* _TO-DO ITEM_: Leaving out the images, repeat all the lines below exactly.

* _EXTRACTED INFORMATION_:

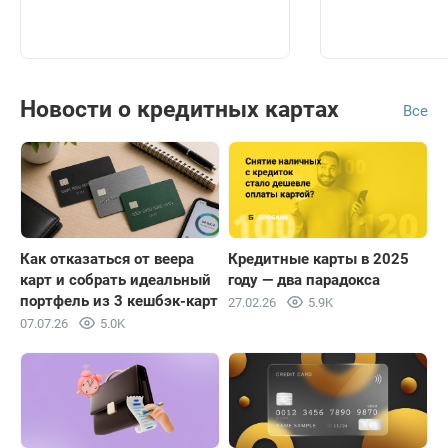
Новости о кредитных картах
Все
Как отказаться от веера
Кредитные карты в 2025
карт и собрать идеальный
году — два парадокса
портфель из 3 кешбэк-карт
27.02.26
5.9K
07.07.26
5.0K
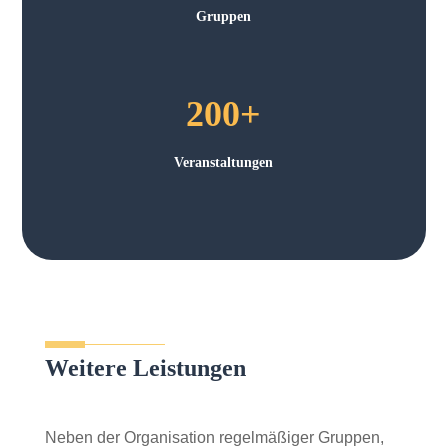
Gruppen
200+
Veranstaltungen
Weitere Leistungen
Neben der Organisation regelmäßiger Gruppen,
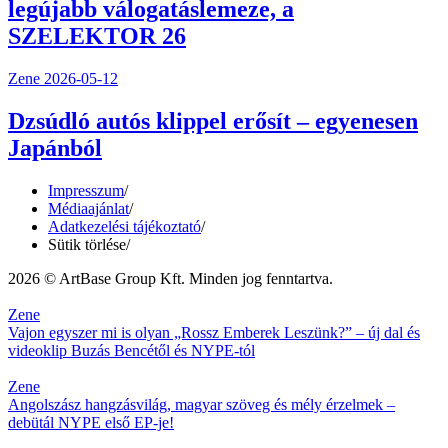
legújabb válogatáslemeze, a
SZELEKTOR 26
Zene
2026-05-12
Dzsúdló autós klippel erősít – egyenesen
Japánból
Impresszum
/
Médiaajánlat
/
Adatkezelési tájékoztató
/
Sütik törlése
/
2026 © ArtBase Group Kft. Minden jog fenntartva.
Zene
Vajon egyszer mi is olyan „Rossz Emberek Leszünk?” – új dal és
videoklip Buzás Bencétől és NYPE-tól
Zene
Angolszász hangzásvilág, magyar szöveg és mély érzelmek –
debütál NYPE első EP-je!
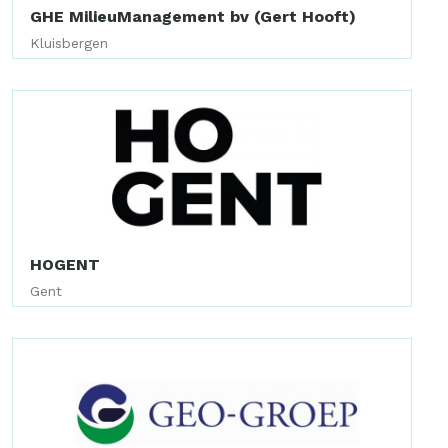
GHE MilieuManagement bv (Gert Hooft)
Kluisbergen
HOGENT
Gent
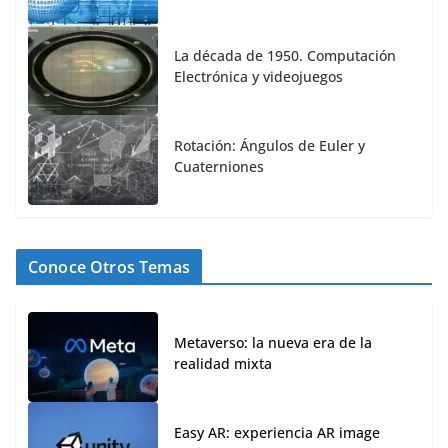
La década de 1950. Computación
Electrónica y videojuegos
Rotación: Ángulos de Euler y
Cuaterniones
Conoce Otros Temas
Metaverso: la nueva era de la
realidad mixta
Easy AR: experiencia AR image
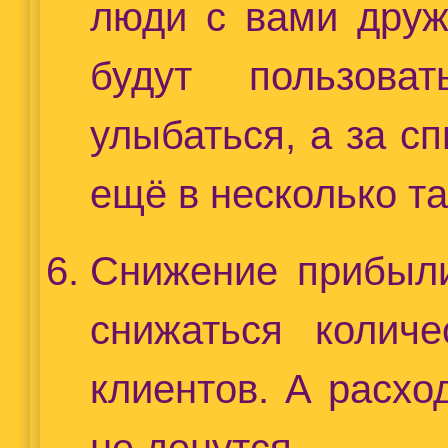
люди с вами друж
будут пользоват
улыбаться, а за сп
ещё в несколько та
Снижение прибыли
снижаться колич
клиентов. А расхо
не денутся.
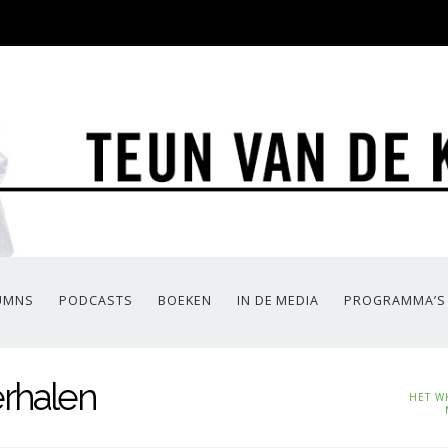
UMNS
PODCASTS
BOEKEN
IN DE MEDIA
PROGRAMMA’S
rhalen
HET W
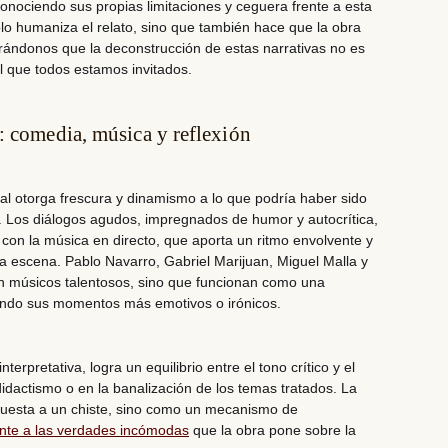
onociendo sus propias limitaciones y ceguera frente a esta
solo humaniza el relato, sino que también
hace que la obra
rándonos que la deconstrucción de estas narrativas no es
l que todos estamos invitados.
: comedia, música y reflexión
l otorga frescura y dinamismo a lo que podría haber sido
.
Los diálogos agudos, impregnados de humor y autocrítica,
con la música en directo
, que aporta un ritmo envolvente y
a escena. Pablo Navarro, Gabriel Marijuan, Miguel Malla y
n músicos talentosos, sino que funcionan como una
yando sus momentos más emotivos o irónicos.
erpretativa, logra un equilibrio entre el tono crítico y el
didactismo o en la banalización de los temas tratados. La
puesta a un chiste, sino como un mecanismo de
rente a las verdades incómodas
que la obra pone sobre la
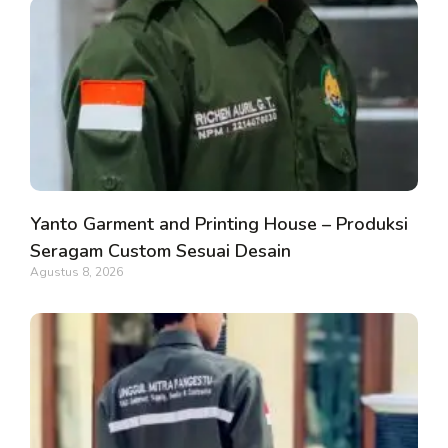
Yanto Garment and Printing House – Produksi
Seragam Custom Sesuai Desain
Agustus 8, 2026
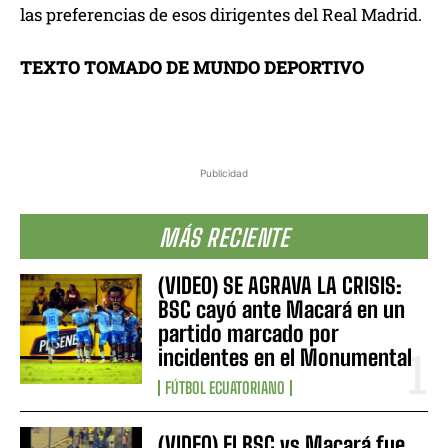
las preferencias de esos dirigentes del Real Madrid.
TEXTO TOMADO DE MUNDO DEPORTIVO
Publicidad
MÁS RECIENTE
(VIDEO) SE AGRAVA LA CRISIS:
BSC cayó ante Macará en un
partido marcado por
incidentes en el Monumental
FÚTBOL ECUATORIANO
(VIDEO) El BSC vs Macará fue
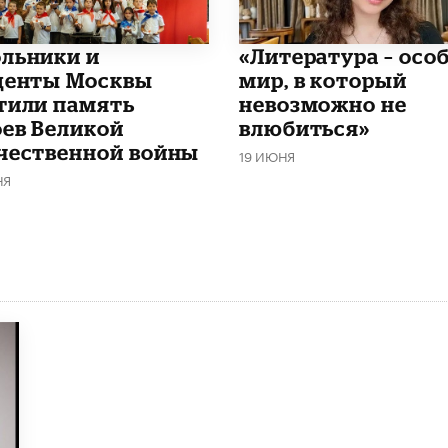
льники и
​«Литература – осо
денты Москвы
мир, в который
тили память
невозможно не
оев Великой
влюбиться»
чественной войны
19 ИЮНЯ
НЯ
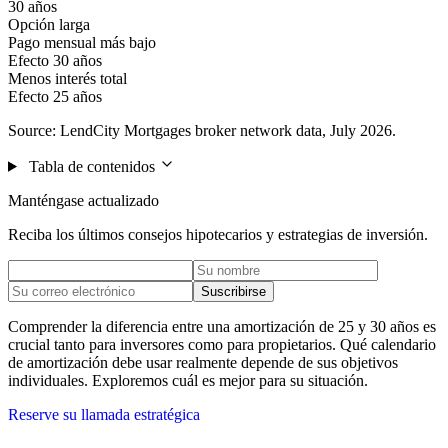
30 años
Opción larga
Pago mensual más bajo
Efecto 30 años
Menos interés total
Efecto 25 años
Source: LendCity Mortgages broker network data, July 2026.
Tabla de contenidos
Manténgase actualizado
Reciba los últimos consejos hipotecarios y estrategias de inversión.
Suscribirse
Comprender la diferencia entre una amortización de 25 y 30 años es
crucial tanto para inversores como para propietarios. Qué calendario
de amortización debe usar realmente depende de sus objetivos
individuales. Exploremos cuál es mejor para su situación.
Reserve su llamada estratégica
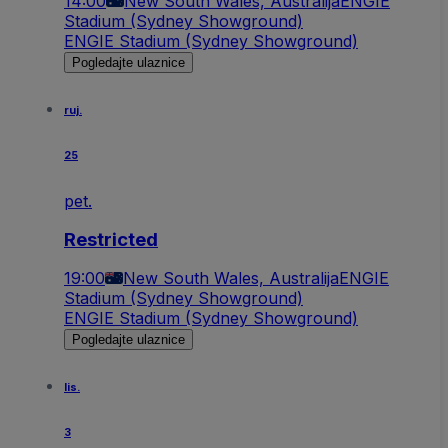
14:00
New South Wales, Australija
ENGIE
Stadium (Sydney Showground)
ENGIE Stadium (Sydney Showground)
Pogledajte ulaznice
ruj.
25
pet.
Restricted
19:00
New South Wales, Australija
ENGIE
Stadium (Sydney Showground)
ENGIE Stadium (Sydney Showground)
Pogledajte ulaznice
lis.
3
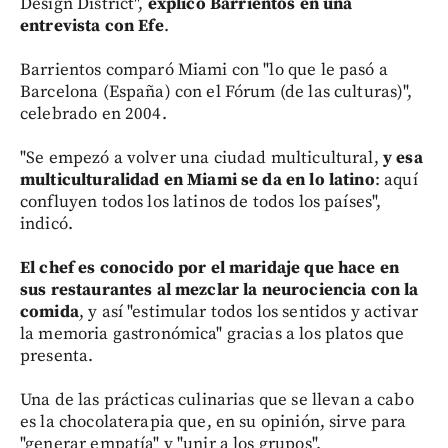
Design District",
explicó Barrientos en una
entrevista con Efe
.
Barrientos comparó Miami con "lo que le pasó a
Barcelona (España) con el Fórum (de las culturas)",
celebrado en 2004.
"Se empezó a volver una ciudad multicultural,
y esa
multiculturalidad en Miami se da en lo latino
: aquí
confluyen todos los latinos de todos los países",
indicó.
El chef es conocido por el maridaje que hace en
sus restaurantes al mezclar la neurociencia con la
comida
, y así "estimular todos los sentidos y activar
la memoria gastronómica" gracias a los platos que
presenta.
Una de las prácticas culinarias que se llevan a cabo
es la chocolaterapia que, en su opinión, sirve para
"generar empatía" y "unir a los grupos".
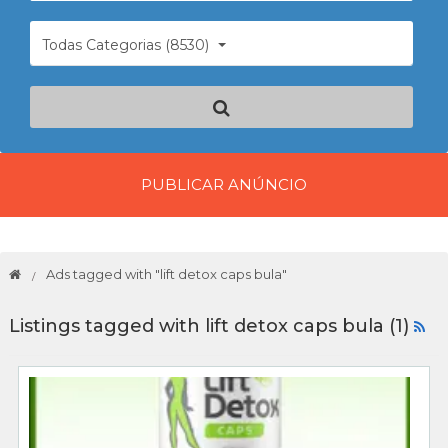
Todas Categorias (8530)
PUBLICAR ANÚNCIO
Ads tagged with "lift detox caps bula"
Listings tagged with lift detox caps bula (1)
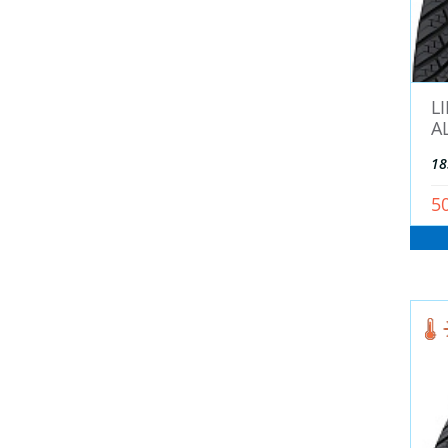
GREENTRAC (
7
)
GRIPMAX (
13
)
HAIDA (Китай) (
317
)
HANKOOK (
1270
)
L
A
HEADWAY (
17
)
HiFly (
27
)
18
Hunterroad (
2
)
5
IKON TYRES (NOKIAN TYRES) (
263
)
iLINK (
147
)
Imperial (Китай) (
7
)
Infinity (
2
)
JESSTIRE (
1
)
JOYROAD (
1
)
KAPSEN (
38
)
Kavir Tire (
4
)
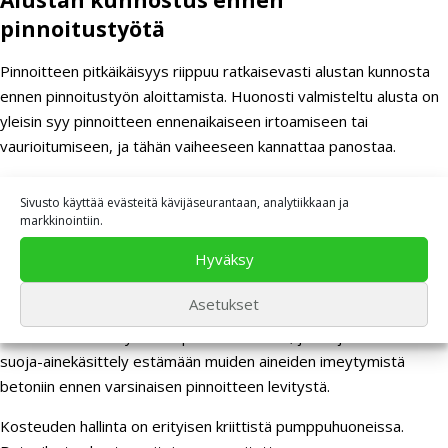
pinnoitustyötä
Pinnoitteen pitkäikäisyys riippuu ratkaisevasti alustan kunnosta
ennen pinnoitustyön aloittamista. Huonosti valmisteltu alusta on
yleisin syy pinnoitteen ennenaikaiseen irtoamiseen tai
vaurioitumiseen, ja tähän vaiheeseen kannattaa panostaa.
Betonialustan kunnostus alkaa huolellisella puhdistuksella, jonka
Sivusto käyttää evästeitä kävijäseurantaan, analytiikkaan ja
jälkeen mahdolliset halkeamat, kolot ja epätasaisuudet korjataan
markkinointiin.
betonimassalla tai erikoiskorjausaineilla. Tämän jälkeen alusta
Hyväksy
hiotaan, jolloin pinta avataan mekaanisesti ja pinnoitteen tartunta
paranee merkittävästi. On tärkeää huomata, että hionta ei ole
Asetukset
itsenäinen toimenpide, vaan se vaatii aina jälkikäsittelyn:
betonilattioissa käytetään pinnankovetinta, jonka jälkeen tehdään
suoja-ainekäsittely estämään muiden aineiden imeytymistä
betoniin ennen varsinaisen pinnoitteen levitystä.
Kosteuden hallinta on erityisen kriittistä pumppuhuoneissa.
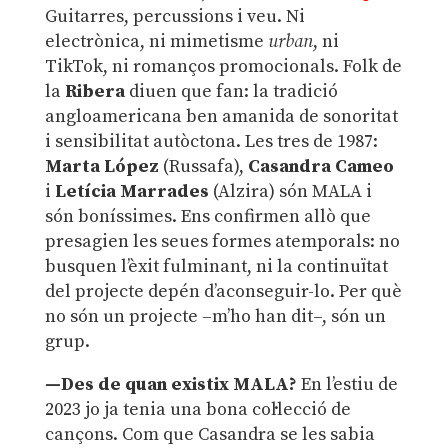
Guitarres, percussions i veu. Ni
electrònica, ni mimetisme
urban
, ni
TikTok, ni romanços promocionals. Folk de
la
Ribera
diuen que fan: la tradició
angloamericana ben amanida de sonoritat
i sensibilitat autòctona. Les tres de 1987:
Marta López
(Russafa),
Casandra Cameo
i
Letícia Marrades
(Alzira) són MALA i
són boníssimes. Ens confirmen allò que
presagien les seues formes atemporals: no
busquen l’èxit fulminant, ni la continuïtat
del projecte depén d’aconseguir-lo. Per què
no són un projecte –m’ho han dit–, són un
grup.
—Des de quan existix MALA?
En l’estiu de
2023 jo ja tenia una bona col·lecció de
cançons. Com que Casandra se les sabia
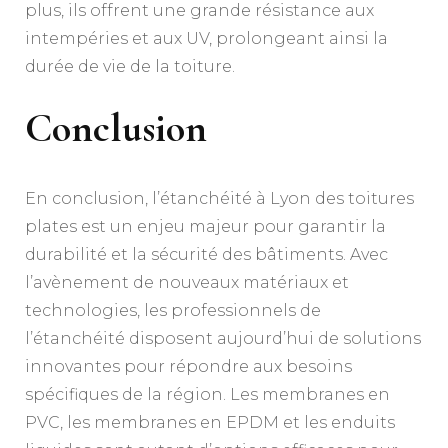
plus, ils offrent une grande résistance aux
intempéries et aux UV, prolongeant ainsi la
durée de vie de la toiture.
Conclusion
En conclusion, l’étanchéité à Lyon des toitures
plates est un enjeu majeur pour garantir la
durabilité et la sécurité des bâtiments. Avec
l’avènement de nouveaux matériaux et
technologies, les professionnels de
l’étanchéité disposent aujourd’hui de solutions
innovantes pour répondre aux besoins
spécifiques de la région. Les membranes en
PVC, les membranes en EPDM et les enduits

* _ANSWER BOX_:
Новости о кредитных картах
Все
Как отказаться от веера
Кредитные карты в 2025
карт и собрать идеальный
году — два парадокса
портфель из 3 кешбэк-карт
27.02.26
5.9K
07.07.26
5.0K
Gruppen
200+
Veranstaltungen
Weitere Leistungen
Neben der Organisation regelmäßiger Gruppen,
legújabb válogatáslemeze, a
SZELEKTOR 26
Zene
2026-05-12
Dzsúdló autós klippel erősít – egyenesen
Japánból
Impresszum
/
Médiaajánlat
/
Adatkezelési tájékoztató
/
Sütik törlése
/
2026 © ArtBase Group Kft. Minden jog fenntartva.
Zene
Vajon egyszer mi is olyan „Rossz Emberek Leszünk?” – új dal és
videoklip Buzás Bencétől és NYPE-tól
Zene
Angolszász hangzásvilág, magyar szöveg és mély érzelmek –
debütál NYPE első EP-je!
GHE MilieuManagement bv (Gert Hooft)
Kluisbergen
HOGENT
Gent
La década de 1950. Computación
Electrónica y videojuegos
Rotación: Ángulos de Euler y
Cuaterniones
Conoce Otros Temas
Metaverso: la nueva era de la
realidad mixta
Easy AR: experiencia AR image
люди с вами друж
будут пользоват
улыбаться, а за сп
ещё в несколько та
Снижение прибыли
снижаться колич
клиентов. А расхо
не денутся.
UMNS
PODCASTS
BOEKEN
IN DE MEDIA
PROGRAMMA’S
rhalen
HET W
onociendo sus propias limitaciones y ceguera frente a esta
solo humaniza el relato, sino que también
hace que la obra
rándonos que la deconstrucción de estas narrativas no es
l que todos estamos invitados.
: comedia, música y reflexión
l otorga frescura y dinamismo a lo que podría haber sido
.
Los diálogos agudos, impregnados de humor y autocrítica,
con la música en directo
, que aporta un ritmo envolvente y
a escena. Pablo Navarro, Gabriel Marijuan, Miguel Malla y
n músicos talentosos, sino que funcionan como una
yando sus momentos más emotivos o irónicos.
erpretativa, logra un equilibrio entre el tono crítico y el
didactismo o en la banalización de los temas tratados. La
puesta a un chiste, sino como un mecanismo de
rente a las verdades incómodas
que la obra pone sobre la
Yanto Garment and Printing House – Produksi
Seragam Custom Sesuai Desain
Agustus 8, 2026
las preferencias de esos dirigentes del Real Madrid.
TEXTO TOMADO DE MUNDO DEPORTIVO
Publicidad
MÁS RECIENTE
(VIDEO) SE AGRAVA LA CRISIS:
BSC cayó ante Macará en un
partido marcado por
incidentes en el Monumental
FÚTBOL ECUATORIANO
(VIDEO) El BSC vs Macará fue
льники и
​«Литература – осо
денты Москвы
мир, в который
тили память
невозможно не
оев Великой
влюбиться»
чественной войны
19 ИЮНЯ
НЯ
30 años
Opción larga
Pago mensual más bajo
Efecto 30 años
Menos interés total
Efecto 25 años
Source: LendCity Mortgages broker network data, July 2026.
Tabla de contenidos
Manténgase actualizado
Reciba los últimos consejos hipotecarios y estrategias de inversión.
Suscribirse
Comprender la diferencia entre una amortización de 25 y 30 años es
crucial tanto para inversores como para propietarios. Qué calendario
de amortización debe usar realmente depende de sus objetivos
individuales. Exploremos cuál es mejor para su situación.
Reserve su llamada estratégica
14:00
New South Wales, Australija
ENGIE
Stadium (Sydney Showground)
ENGIE Stadium (Sydney Showground)
Pogledajte ulaznice
ruj.
25
pet.
Restricted
19:00
New South Wales, Australija
ENGIE
Stadium (Sydney Showground)
ENGIE Stadium (Sydney Showground)
Pogledajte ulaznice
lis.
3
Design District",
explicó Barrientos en una
entrevista con Efe
.
Barrientos comparó Miami con "lo que le pasó a
Barcelona (España) con el Fórum (de las culturas)",
celebrado en 2004.
"Se empezó a volver una ciudad multicultural,
y esa
multiculturalidad en Miami se da en lo latino
: aquí
confluyen todos los latinos de todos los países",
indicó.
El chef es conocido por el maridaje que hace en
sus restaurantes al mezclar la neurociencia con la
comida
, y así "estimular todos los sentidos y activar
la memoria gastronómica" gracias a los platos que
presenta.
Una de las prácticas culinarias que se llevan a cabo
es la chocolaterapia que, en su opinión, sirve para
"generar empatía" y "unir a los grupos".
Todas Categorias (8530)
PUBLICAR ANÚNCIO
Ads tagged with "lift detox caps bula"
Listings tagged with lift detox caps bula (1)
GREENTRAC (
7
)
GRIPMAX (
13
)
HAIDA (Китай) (
317
)
HANKOOK (
1270
)
L
A
HEADWAY (
17
)
HiFly (
27
)
18
Hunterroad (
2
)
5
IKON TYRES (NOKIAN TYRES) (
263
)
iLINK (
147
)
Imperial (Китай) (
7
)
Infinity (
2
)
JESSTIRE (
1
)
JOYROAD (
1
)
KAPSEN (
38
)
Kavir Tire (
4
)
pinnoitustyötä
Pinnoitteen pitkäikäisyys riippuu ratkaisevasti alustan kunnosta
ennen pinnoitustyön aloittamista. Huonosti valmisteltu alusta on
yleisin syy pinnoitteen ennenaikaiseen irtoamiseen tai
vaurioitumiseen, ja tähän vaiheeseen kannattaa panostaa.
Betonialustan kunnostus alkaa huolellisella puhdistuksella, jonka
Sivusto käyttää evästeitä kävijäseurantaan, analytiikkaan ja
jälkeen mahdolliset halkeamat, kolot ja epätasaisuudet korjataan
markkinointiin.
betonimassalla tai erikoiskorjausaineilla. Tämän jälkeen alusta
Hyväksy
hiotaan, jolloin pinta avataan mekaanisesti ja pinnoitteen tartunta
paranee merkittävästi. On tärkeää huomata, että hionta ei ole
Asetukset
itsenäinen toimenpide, vaan se vaatii aina jälkikäsittelyn:
betonilattioissa käytetään pinnankovetinta, jonka jälkeen tehdään
suoja-ainekäsittely estämään muiden aineiden imeytymistä
betoniin ennen varsinaisen pinnoitteen levitystä.
Kosteuden hallinta on erityisen kriittistä pumppuhuoneissa.
Guitarres, percussions i veu. Ni
electrònica, ni mimetisme
urban
, ni
TikTok, ni romanços promocionals. Folk de
la
Ribera
diuen que fan: la tradició
angloamericana ben amanida de sonoritat
i sensibilitat autòctona. Les tres de 1987:
Marta López
(Russafa),
Casandra Cameo
i
Letícia Marrades
(Alzira) són MALA i
són boníssimes. Ens confirmen allò que
presagien les seues formes atemporals: no
busquen l’èxit fulminant, ni la continuïtat
del projecte depén d’aconseguir-lo. Per què
no són un projecte –m’ho han dit–, són un
grup.
—Des de quan existix MALA?
En l’estiu de
2023 jo ja tenia una bona col·lecció de
cançons. Com que Casandra se les sabia
plus, ils offrent une grande résistance aux
intempéries et aux UV, prolongeant ainsi la
durée de vie de la toiture.
Conclusion
En conclusion, l’étanchéité à Lyon des toitures
plates est un enjeu majeur pour garantir la
durabilité et la sécurité des bâtiments. Avec
l’avènement de nouveaux matériaux et
technologies, les professionnels de
l’étanchéité disposent aujourd’hui de solutions
innovantes pour répondre aux besoins
spécifiques de la région. Les membranes en
PVC, les membranes en EPDM et les enduits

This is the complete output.